"Salad cakes" -- a new craze in Japan -- offer exactly that experience.
Nagoya native Mitsuki Moriyasu, a cafe owner and food stylist, in 2015 invented what she calls the "Vegedeco Salad" (decorated vegetables) as a guilt-free alternative to traditional baked goods.
These sinless sweets substitute cream "frosting" for that made out of tofu, a "sponge" base for one of soy powder, eggs and vegetable oil, while the rainbow hues that decorate the "icing" come from natural vegetable colorings such as red beetroot juice.
Marinated, diced and cooked vegetables such as radish and daikon replace the sponge, while this wheat-free creation uses a traditional Japanese yeast to achieve a subtly sweet flavor.
"It looks like a normal cake -- but it's made of only veggies.
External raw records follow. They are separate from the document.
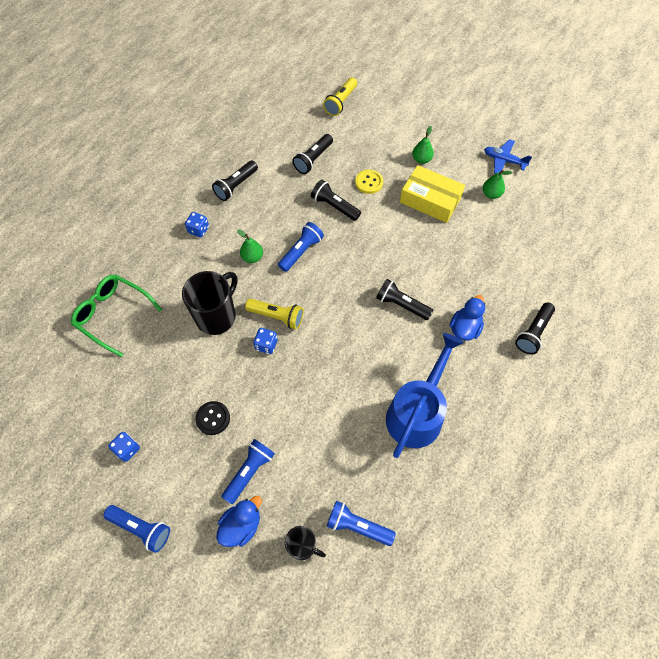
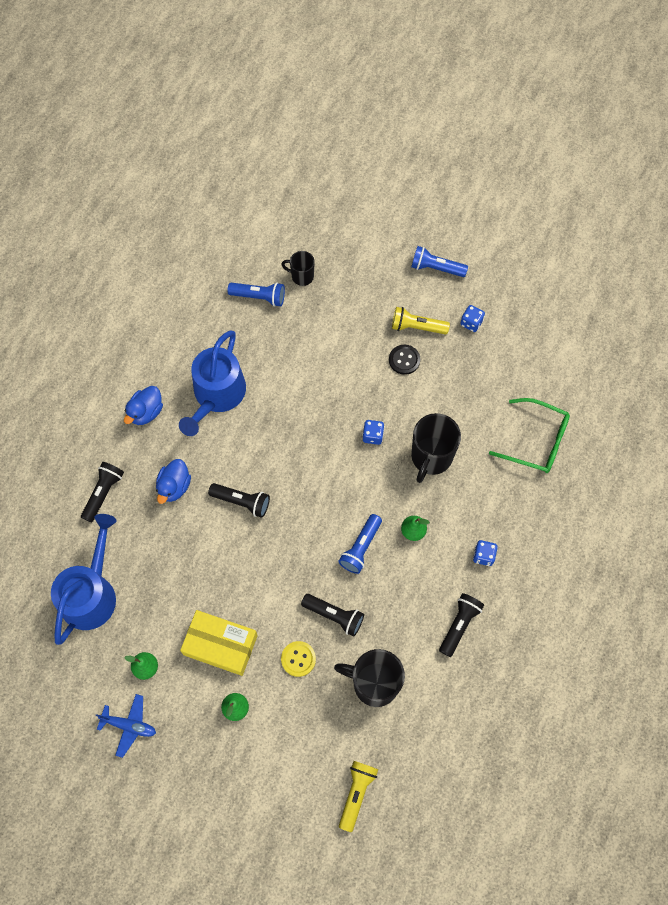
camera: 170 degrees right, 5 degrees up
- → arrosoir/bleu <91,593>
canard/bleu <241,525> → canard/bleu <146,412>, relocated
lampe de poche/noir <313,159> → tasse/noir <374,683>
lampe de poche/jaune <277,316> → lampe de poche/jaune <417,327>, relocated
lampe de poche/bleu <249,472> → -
You can have it for breakfast, lunch -- and it's very suitable for dinner with wine," Moriyasu tells CNN.
"Each cake tastes different, depending which vegetables we use -- but I would say it tastes like something you've never had before."
Have your cake and eat it
So how did the idea for a "salad cake" come about?
Not surprisingly, it was inspired by a desire for healthy eating.
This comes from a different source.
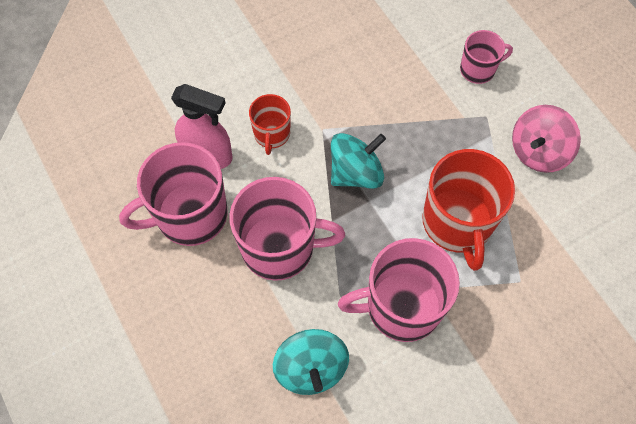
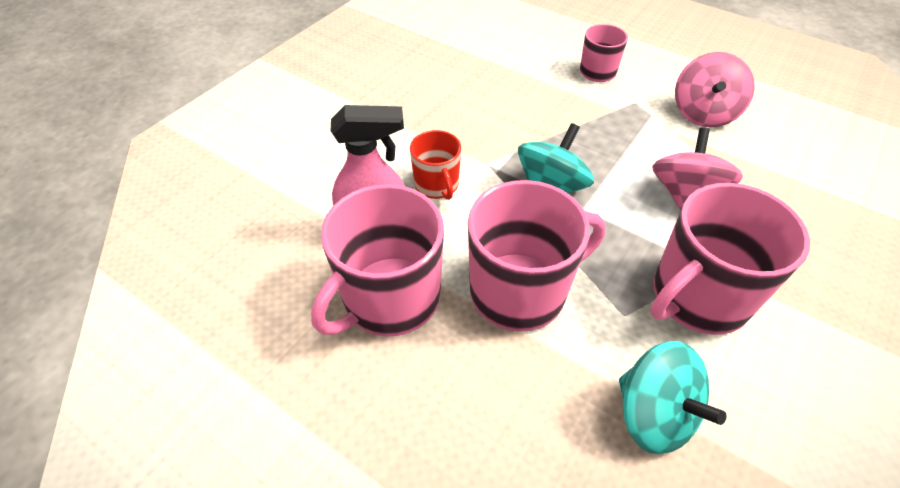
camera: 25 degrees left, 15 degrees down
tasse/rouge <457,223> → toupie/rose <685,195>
Moriyasu's two sons have food allergies and so for years she had been tinkering with recipes, to find alternatives for sugar and wheat.
"We had homemade meals as I wanted them to eat lots of vegetables, and not take too much sugar," she tells CNN.
Moriyasu noticed the positive changes that a low-sugar and gluten-free diet made to her own body.
"I felt more refreshed, my mind was calmer, and I was concentrating better," she says.
"I decided I wanted to make something that looks cute, and also has lots of vegetables. So I made a cake -- but with lots of veggies."
After she posted the salad cake online, word began to spread and customers flocked to her cafe in Nagoya.
"They are colorful and gorgeous ... and the customers enjoy eating them."
A slice of salad cake that serves one has 193 calories, says Moriyasu. For comparison, the average 90g slice of chocolate cake without frosting has 340 calories, according to weight management organization CalorieKing.
Since the Vegedeco Salad's debut, Moriyasu has created around 50 designs.
"I look at the different vegetables and try to pull out their best characteristic," Moriyasu says. "My inspiration comes from when I think about the shapes and combination of colors of different vegetables."
It takes Moriyasu about an hour to make a salad cake.
That process includes making the tofu cream, cutting the vegetables, 15 minutes to assemble the pieces, and finally 10 minutes decoration time at the end.
The key in making it stick together is marinating the vegetables beforehand.
So what is the most quirkiest combination Moriyasu has ever done? "I think it was the salad cake that used matcha (finely ground green tea powder) in tofu cream -- it was a very unique taste."
Female fan base
Perhaps unsurprisingly, the salad cakes have a predominantly female fan base.
"(The pink frosting) makes female customers say, 'Cute! I want to try it!'" Moriyasu says.
"On weekdays, many customers are housewives and mothers whose children are at school. We have families on weekends."
The biggest age group to visit the cafe, Moriyasu says, are customers in their 30s.
A huge part of the salad cakes' appeal comes from their appearance -- a significant aspect of Japanese dining culture.
"The salad cakes represent attention to detail ... and perfectionism," Dr. Merry White, a professor of anthropology at Boston University and scholar on contemporary Japanese culture and social topics, tells CNN.
"Food is, and has always been, a place for creativity and innovation in Japan. Salad cakes are just one manifestation of food play in that nation."
Indulging in something tasty that is healthy has an obvious appeal to Japanese women, White explains.
"Women enjoy sweets, and hope for healthy options. (Having a) sweet tooth is seen to be feminine. These satisfy the appearance of a sweet, and the idea of health."
Eat your greens
An "All Vege Set" at Moriyasu's cafe, which includes a slice of cake, gluten-free bread and a cup of tea costs $11.
But she doesn't plan to stop at selling cakes.
The restaurateur has started running classes teaching students how to make these salad cakes at home.
"I think we need to stop and think again about our daily diet. In Japan, we are consuming too much sugar and too much wheat," she says.
"Without using sugar and wheat, I realized you can still have a fun and surprising experience eating a salad that is shaped like a cake.
"Eating beautiful color energize and makes you smile. That's our wish."
To White, these salad cakes reflect the "infinite possibilities" in Japanese food.
"Chefs toss 'chocolate dirt' on a newspaper and offer you a trowel as dessert. There is nothing that cannot be made interesting and delicious."